Google has thousands of servers engineered to crawl the internet. When Google bot lands on a website it starts to go through every single page – but this does not mean it will crawl the entire website. This is because of what’s known as the crawl budget
Crawl budget is the number of links on a website crawled by Google bot. How a crawl budget is allocated per website is based on several factors. Here are some crawl budget optimization tips courtesy of the Infinitypp experts:
1. PREVENT INFINITE CRAWL ON PAGINATED DATA
If you are displaying paginated data, you should prevent the Google crawler from visiting pages that return no result with a 200 header. For example:
If the last page number of a search result &page=20, if Google tries to crawl anything beyond 20 your website should display a 404 header status
3. Reduce the number of URLS
As noted by Google ?any URL on a page is counted in the crawl budget. When a crawler downloads the content of a page, it can find out the number of URLS. The number of URL’s are counted for the website’s crawl budget.
Here are few tips to reduce the number of URL’s
- Find out the number of links you have on a single page using a link counter tool. Try reducing it. The more you reduce the more budget you save
4. Increase the website speed
When Google crawlers realize that the response time is gradually decreasing after a certain number of crawls, it will decrease the number of crawls. This is to reduce the impact on the website. The last thing Google want’s is to be responsible for causing a website to be blow
5. Reduce 500 errors code
50x error codes mean’s there problem is from the server side. This is a bad indication, Google crawlers prefer to crawl healthy websites which return a 200 header code. Go through your server logs or use a service such as New Relic to discover the 500 error codes.
6. Submit an XML sitemap
Google loves sitemap. Submitting a sitemap is very easy, all you have to is to submit to the Google webmaster page. If you have submitted a sitemap and you are finding that not enough links are being crawled make sure that you have included the “last modified date” and “change frequency”. These two are important, it gives Google bot a hint on often it should visit these links.
7. View the access log
The access log is a file which includes a list of links or files that a web user has requested from the website.

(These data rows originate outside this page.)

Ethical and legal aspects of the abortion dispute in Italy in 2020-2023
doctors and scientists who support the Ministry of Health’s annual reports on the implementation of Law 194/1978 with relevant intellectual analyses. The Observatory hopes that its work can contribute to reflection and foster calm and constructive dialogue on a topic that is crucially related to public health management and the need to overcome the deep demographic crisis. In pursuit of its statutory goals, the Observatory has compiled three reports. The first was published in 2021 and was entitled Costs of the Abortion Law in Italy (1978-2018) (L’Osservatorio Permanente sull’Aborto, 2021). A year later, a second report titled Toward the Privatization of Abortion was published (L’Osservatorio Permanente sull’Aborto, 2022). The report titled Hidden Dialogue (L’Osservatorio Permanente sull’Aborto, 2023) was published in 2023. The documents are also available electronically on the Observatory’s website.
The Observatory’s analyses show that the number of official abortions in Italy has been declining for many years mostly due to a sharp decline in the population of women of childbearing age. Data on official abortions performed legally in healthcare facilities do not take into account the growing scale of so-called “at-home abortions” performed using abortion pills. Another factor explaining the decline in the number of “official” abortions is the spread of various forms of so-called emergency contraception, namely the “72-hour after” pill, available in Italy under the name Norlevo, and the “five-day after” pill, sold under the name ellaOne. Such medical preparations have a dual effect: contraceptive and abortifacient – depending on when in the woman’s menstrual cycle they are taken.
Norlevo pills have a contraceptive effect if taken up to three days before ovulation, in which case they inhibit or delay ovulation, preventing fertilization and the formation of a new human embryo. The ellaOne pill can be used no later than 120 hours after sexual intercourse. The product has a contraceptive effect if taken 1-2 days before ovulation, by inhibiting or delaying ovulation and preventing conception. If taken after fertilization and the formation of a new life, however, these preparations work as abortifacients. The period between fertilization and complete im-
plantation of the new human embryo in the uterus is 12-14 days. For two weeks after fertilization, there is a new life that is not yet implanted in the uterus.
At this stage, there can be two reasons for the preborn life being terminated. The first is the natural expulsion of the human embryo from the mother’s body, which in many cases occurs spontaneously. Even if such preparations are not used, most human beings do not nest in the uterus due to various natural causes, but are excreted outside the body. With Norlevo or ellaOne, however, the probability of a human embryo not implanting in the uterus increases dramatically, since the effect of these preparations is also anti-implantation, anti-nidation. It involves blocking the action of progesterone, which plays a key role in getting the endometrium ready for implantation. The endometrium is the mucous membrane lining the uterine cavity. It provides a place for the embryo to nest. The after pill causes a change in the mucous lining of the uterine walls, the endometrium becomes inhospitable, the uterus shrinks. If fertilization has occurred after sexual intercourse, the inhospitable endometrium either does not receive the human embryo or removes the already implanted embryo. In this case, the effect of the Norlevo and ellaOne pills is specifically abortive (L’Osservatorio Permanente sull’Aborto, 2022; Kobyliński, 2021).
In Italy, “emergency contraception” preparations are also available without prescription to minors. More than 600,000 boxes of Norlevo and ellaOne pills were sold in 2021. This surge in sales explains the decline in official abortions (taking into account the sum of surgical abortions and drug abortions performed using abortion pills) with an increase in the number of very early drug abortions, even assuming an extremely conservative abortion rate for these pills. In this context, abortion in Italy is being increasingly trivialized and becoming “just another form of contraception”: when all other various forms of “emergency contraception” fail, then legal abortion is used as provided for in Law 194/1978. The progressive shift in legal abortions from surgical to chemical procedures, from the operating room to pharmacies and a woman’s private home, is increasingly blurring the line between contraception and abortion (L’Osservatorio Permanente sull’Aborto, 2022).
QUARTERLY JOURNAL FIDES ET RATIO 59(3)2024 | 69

An access log includes the name of the crawler, IP address, and much more information. By viewing the access log you could come to know on which page does the Google crawler initiates its process and as well the pages it crawls and frequency. Apache Logs Views is a very handy tool to analyze access logs.
8. Avoid Redirect Chains
When a link has a redirect chain, it wastes crawl budget. i:e a 301 then a 302 redirect.#
9. Reduce 404 pages
Pages that return 404 result consume your crawl budget. 404 pages are not harmfull but it is best to not have any.
10. Keep track of Googlebot activity
Google webmaster has few pages dedicated to Crawl only. One of the most important pages is the Crawl Stats. As SEO professionals we would need to know the number of pages Googlebot crawls on average, the days which crawled the least (why it crawled the least – was it because of a server issue? Low Apdex ?score ? ) and the time spent downloading a page. Try to decrease the time spent downloading a page to the least! The faster the better. Googlebot loves fast websites since it has to use few resources.